Bagna Cauda

A Warm’ Bath” of Anchovies, Garlic, and Olive Oil

Preparation info

  • Difficulty


Appears in

The Cuisine of the Sun

By Mireille Johnston

Published 1990

  • About

This sauce is a delectable accompaniment to crisp raw vegetables (see Crudités et Bagna Cauda). It can be heated and poured over room-temperature leftover slices of meat (from an abundant pot-au-feu, for instance) to make a zesty dish.


  • 12 whole anchovies
  • 3 slices of bread, with crust removed
  • 3 tablespoons milk
  • 2 garlic cloves
  • 1 cup olive oil
  • ½ teaspoon freshly ground black pepper
  • 1 tablespoon butter


Wash the anchovies and fillet them (discard the backbones and tails). Place the bread in a bowl, pour the milk on it, and mash it with a fork. Squeeze out the excess liquid and set aside.
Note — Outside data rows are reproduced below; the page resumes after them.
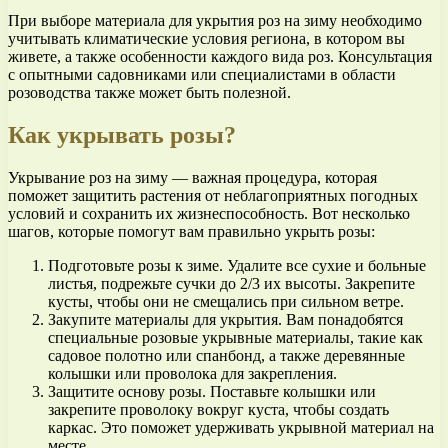
При выборе материала для укрытия роз на зиму необходимо
учитывать климатические условия региона, в котором вы
живете, а также особенности каждого вида роз. Консультация
с опытными садовниками или специалистами в области
розоводства также может быть полезной.
Как укрывать розы?
Укрывание роз на зиму — важная процедура, которая
поможет защитить растения от неблагоприятных погодных
условий и сохранить их жизнеспособность. Вот несколько
шагов, которые помогут вам правильно укрыть розы:
Подготовьте розы к зиме. Удалите все сухие и больные
листья, подрежьте сучки до 2/3 их высоты. Закрепите
кусты, чтобы они не смещались при сильном ветре.
Закупите материалы для укрытия. Вам понадобятся
специальные розовые укрывные материалы, такие как
садовое полотно или спанбонд, а также деревянные
колышки или проволока для закрепления.
Защитите основу розы. Поставьте колышки или
закрепите проволоку вокруг куста, чтобы создать
каркас. Это поможет удерживать укрывной материал на
месте.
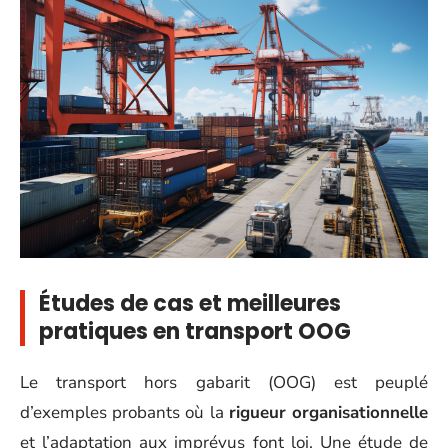
Études de cas et meilleures
pratiques en transport OOG
Le transport hors gabarit (OOG) est peuplé
d’exemples probants où la
rigueur organisationnelle
et l’adaptation aux imprévus font loi. Une étude de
Place the anchovy fillets in a mortar or bowl and mash them with a pestle or fork. Pass the garlic through a garlic press and add to the anchovy paste. Add the bread paste, and stir and pound. Slowly beat in the olive oil and pepper to make a smooth sauce.

Heat the butter in a small saucepan over a low flame. Add the anchovy-and-bread mixture. Heat gently while stirring, making sure not to let it smoke.

Pour into a flameproof pot and place over low heat. The guests will dip the vegetables in the warm sauce either with fingers or with a fork (as for fondue).